Development of a Real-Time, Continuous, Fluorescence Microplate Assay for Epidermal Growth Factor Receptor Tyrosine Kinase Activity

Development of a Real-Time, Continuous, Fluorescence Microplate Assay for Epidermal Growth Factor Receptor Tyrosine Kinase Activity

Erik Schaefer, Ph.D. and Bill Lu, Ph.D.

 AssayQuant Technologies, Inc., 260 Cedar Hill Street, Marlboro, MA 01752

Epidermal Growth Factor Receptor (EGFR) is a member of the HER (Human Epidermal growth factor Receptor) network of receptor tyrosine kinases (https://www.ncbi.nlm.nih.gov/pmc/articles/PMC5215954/).  It is a self-phosphorylating dimer that is one of the most commonly found modified oncogenes in solid tumors (https://pubmed.ncbi.nlm.nih.gov/22785351/).  This family of ligand-binding, activatable, receptor-based enzymes are active targets for drug discovery (https://www.ncbi.nlm.nih.gov/pmc/articles/PMC3359794/), particularly in combination with antibody therapies (https://pubmed.ncbi.nlm.nih.gov/15289342/).

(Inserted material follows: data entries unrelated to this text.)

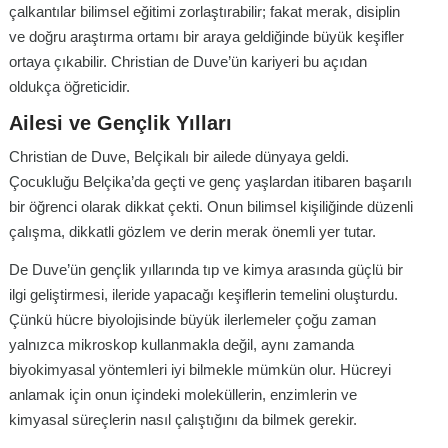
çalkantılar bilimsel eğitimi zorlaştırabilir; fakat merak, disiplin
ve doğru araştırma ortamı bir araya geldiğinde büyük keşifler
ortaya çıkabilir. Christian de Duve’ün kariyeri bu açıdan
oldukça öğreticidir.
Ailesi ve Gençlik Yılları
Christian de Duve, Belçikalı bir ailede dünyaya geldi.
Çocukluğu Belçika’da geçti ve genç yaşlardan itibaren başarılı
bir öğrenci olarak dikkat çekti. Onun bilimsel kişiliğinde düzenli
çalışma, dikkatli gözlem ve derin merak önemli yer tutar.
De Duve’ün gençlik yıllarında tıp ve kimya arasında güçlü bir
ilgi geliştirmesi, ileride yapacağı keşiflerin temelini oluşturdu.
Çünkü hücre biyolojisinde büyük ilerlemeler çoğu zaman
yalnızca mikroskop kullanmakla değil, aynı zamanda
biyokimyasal yöntemleri iyi bilmekle mümkün olur. Hücreyi
anlamak için onun içindeki moleküllerin, enzimlerin ve
kimyasal süreçlerin nasıl çalıştığını da bilmek gerekir.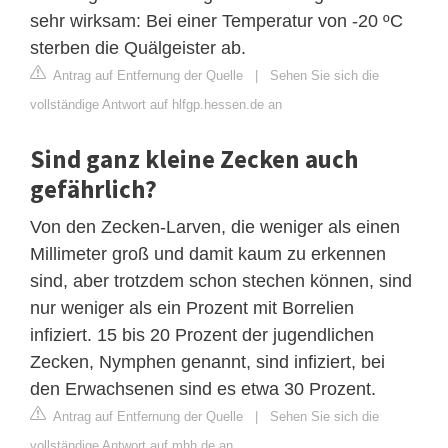
sehr wirksam: Bei einer Temperatur von -20 ºC
sterben die Quälgeister ab.
Antrag auf Entfernung der Quelle
|
Sehen Sie sich die
vollständige Antwort auf hlfgp.hessen.de an
Sind ganz kleine Zecken auch
gefährlich?
Von den Zecken-Larven, die weniger als einen
Millimeter groß und damit kaum zu erkennen
sind, aber trotzdem schon stechen können, sind
nur weniger als ein Prozent mit Borrelien
infiziert. 15 bis 20 Prozent der jugendlichen
Zecken, Nymphen genannt, sind infiziert, bei
den Erwachsenen sind es etwa 30 Prozent.
Antrag auf Entfernung der Quelle
|
Sehen Sie sich die
vollständige Antwort auf mhh.de an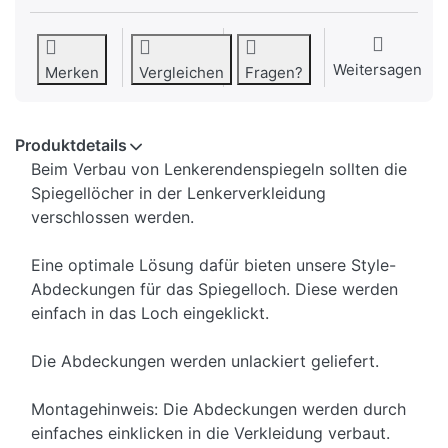
Weitersagen
Merken
Vergleichen
Fragen?
Produktdetails
Beim Verbau von Lenkerendenspiegeln sollten die
Spiegellöcher in der Lenkerverkleidung
verschlossen werden.
Eine optimale Lösung dafür bieten unsere Style-
Abdeckungen für das Spiegelloch. Diese werden
einfach in das Loch eingeklickt.
Die Abdeckungen werden unlackiert geliefert.
Montagehinweis: Die Abdeckungen werden durch
einfaches einklicken in die Verkleidung verbaut.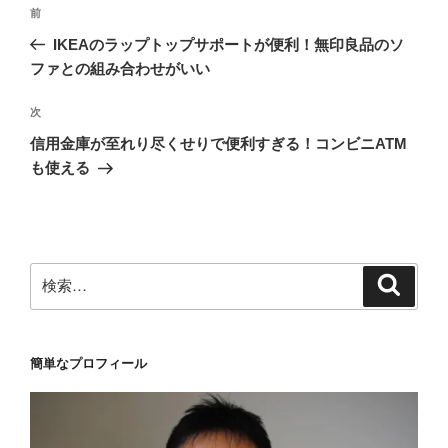
投
前
前
稿
の
IKEAのラップトップサポートが便利！無印良品のソ
ナ
投
ファとの組み合わせがいい
ビ
稿
ゲ
次
次
の
ー
信用金庫が至れり尽くせりで便利すぎる！コンビニATM
投
シ
も使える
稿
ョ
ン
検
検
索
索:
簡単なプロフィール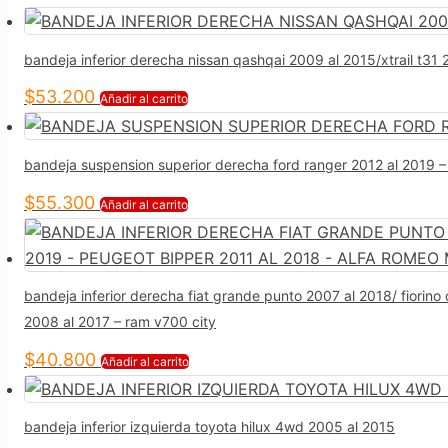
bandeja inferior derecha nissan qashqai 2009 al 2015/xtrail t31 
$
53.200
Añadir al carrito
bandeja suspension superior derecha ford ranger 2012 al 2019 
$
55.300
Añadir al carrito
bandeja inferior derecha fiat grande punto 2007 al 2018/ fiorin
2008 al 2017 – ram v700 city
$
40.800
Añadir al carrito
bandeja inferior izquierda toyota hilux 4wd 2005 al 2015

Yet, antibody-dependent cell-mediated cytotoxicity is a complex phenomenon and the efficacy of a particular kinase inhibitor, when combined with a particular monoclonal antibody, appears to be highly dependent on mechanism of action of the inhibitor (https://clincancerres.aacrjournals.org/content/27/3/807).  Therefore, tyrosine kinase activity assays that enable analysis of this mechanism of action, allowing profiling and ranking of lead candidates early in the discovery process, are likely to be more fruitful for developing such combined therapeutic  approaches than end-point inhibitor screens.  We describe here the development of a continuous, real-time, fluorescence-based assay for EGFR tyrosine kinase inhibitors, designed for use in combination with standard lab-automation equipment, which provides the key kinetic data necessary for ranking and dissecting the mechanism of action of lead candidates.  We found that we could readily distinguish covalent from reversible inhibitors based on residence time and that the method worked with wild type (natural) EGFR and five different mutants.  The method is highly reproducible and easy to use, identifying known inhibitors readily, along with elucidating their modes of action.